Its little things, like the light outside Moloch's apartment flickering on and off, red, then not red, so that upon the reveal of the guy being dead, suddenly its lit incredibly red and dramatic and violent.
Or at the start, when Rorscarch is scaling the wall, and pulling himself up hand over hand, you feel the weight of the character, being HUMAN in the real world… in the movie he grappling hooks up and zips along in half a second. Makes him more superhuman and easier than it needed to be.
When they get to New York after the giant blast, and instead of seeing horrific carnage and the effect of what happened and the horror of Ozymandias' plan. (the only shots in the book to get full splash pages, for maximum impact) Maybe the extended cut fixes this? But instead of that, we're just sort of given a crater, no real reaction to the death and destruction, and then move on.
The use of contemporary songs, exactly as they were, not affected in the least by a diverged timeline or the changes in technology or God walking upon them.
Its lots of little stuff like that, which, while none of them a big deal on their own at all, and being very nitpicky individually, none of them deal breakers... add up over dozens of instances to take something that's hard to define away from the material.

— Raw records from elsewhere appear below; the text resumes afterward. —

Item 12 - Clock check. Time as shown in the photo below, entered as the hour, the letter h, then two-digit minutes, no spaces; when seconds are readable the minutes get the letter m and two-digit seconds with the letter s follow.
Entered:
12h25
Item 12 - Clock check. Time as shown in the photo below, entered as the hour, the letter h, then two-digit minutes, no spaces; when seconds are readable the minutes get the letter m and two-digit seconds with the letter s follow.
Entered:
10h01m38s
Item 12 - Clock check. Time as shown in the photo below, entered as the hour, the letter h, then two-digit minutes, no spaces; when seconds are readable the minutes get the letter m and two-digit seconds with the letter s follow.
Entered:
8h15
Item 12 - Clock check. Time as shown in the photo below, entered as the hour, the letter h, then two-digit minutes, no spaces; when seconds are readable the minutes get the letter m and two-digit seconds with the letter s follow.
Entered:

I saw the movie at the theater twice in two days, I never do that. It WAS the comic brought to life, and I loved it at the time. Again, it got it like, 92% right, far closer than it had any right to be. It wasn't until later that the little things settled in and started adding up and I realized why it felt off.
And if I'd never read the comic at all? No telling. I might have loved it and watched it dozens of times. Or I might have been confused and bothered and bored and only saw it once. Impossible to know.